§ SOURCE TEXT:
AI via APIs | Maxi Ferreira

If you spend any amount of time on Twitter, you might have experienced something I like to call AI Fatigue: a combination of FOMO Fear Of Missing Out and the humbling feeling that this technology is way out of our league. AI is everywhere and is incredibly exciting, but for most of us—even for “technical” folks like traditional software developers—it continues to be a mysterious black box.

Thankfully, things are changing fast, and a new generation of products is making it easier than ever to start with AI.

In this post, I’ll share one of the fastest ways to get started building AI-powered applications. We’ll use Replicate’s API to create two web apps powered by machine learning models, and we’ll see how we can repurpose them to use completely different models with only a few small changes.

Let’s dive in!

What are we building

We’ll build two relatively simple apps using two different models hosted on Replicate: a Stable Diffusion client that can generate images out of a text prompt, and a background removal app. I’ve built both apps using Astro and Preact/React, but you can follow along using the framework of your choice.

You can find the source code for both projects on GitHub:

Here’s what the end result will look like:

A screenshot of a web client for the stable diffusion model, showing an AI-generated image of an astronaut riding a horse on Mars. — Our first app, an image generation client powered by Stable Diffusion.

A screenshot of a web app that removes photo backgrounds using an AI model, showing a photo of a father holding a baby on his shoulders. — Our second app, a background removal client powered by the MODNet model.

§ RECORDS:
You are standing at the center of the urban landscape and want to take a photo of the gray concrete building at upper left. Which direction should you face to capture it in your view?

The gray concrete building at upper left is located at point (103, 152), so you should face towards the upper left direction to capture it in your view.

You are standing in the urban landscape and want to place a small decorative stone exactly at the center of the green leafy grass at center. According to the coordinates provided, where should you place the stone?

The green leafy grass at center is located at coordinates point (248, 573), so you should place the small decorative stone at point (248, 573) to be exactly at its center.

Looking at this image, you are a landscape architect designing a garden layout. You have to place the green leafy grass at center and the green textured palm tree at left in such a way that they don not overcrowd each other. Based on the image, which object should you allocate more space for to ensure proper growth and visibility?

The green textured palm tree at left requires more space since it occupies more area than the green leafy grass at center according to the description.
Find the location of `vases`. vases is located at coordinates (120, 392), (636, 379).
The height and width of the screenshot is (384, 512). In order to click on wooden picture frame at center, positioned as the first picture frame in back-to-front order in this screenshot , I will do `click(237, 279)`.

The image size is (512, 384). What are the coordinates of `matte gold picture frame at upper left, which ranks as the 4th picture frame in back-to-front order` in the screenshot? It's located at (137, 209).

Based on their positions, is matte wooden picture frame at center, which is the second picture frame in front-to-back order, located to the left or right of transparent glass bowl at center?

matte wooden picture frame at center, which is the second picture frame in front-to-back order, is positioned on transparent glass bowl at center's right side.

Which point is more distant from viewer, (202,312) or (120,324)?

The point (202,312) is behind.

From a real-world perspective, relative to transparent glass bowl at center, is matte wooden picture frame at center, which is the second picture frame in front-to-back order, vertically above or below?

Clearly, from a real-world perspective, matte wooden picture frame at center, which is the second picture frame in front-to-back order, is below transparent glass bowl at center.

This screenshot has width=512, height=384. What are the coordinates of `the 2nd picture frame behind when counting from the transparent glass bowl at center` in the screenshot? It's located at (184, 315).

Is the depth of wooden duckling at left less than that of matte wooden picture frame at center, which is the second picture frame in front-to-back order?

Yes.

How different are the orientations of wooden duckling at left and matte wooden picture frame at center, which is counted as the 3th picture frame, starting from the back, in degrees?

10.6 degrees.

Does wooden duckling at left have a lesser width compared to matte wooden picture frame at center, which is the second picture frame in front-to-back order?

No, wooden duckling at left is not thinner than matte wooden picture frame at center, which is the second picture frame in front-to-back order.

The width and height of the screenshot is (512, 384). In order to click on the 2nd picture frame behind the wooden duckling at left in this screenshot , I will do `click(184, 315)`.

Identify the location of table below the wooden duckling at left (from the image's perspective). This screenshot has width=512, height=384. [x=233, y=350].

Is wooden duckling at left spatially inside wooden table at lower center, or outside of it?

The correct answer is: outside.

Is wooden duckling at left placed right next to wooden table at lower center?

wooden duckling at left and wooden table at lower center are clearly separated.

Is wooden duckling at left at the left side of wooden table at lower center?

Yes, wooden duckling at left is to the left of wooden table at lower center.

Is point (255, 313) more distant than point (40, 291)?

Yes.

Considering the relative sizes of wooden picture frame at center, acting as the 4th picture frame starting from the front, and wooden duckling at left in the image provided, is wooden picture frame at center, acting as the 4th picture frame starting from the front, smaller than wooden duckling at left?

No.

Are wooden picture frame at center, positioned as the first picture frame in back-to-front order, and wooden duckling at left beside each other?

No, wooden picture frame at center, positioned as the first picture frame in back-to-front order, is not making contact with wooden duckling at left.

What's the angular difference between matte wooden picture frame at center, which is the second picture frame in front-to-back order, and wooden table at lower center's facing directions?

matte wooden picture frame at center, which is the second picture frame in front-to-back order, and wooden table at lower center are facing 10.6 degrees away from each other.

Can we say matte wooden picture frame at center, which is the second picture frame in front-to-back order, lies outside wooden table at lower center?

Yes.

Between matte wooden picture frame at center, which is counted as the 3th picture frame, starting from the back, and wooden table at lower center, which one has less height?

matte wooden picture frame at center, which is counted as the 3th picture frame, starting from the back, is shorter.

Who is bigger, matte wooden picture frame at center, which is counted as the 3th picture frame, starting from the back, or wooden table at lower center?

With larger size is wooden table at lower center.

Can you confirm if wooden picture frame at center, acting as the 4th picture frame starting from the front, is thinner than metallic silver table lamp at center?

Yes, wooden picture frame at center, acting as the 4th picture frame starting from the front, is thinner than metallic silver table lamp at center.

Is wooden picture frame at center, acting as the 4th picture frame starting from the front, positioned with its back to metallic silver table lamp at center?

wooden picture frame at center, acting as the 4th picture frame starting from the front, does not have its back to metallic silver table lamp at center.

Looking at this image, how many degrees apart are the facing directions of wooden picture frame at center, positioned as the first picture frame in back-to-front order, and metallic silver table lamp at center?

§ EXERCISE: Can you write out the passage from the AI via APIs post above, starting at "A screenshot of a web client" and ending at "by Stable Diffusion."?

§ ANSWER:
A screenshot of a web client for the stable diffusion model, showing an AI-generated image of an astronaut riding a horse on Mars. — Our first app, an image generation client powered by Stable Diffusion.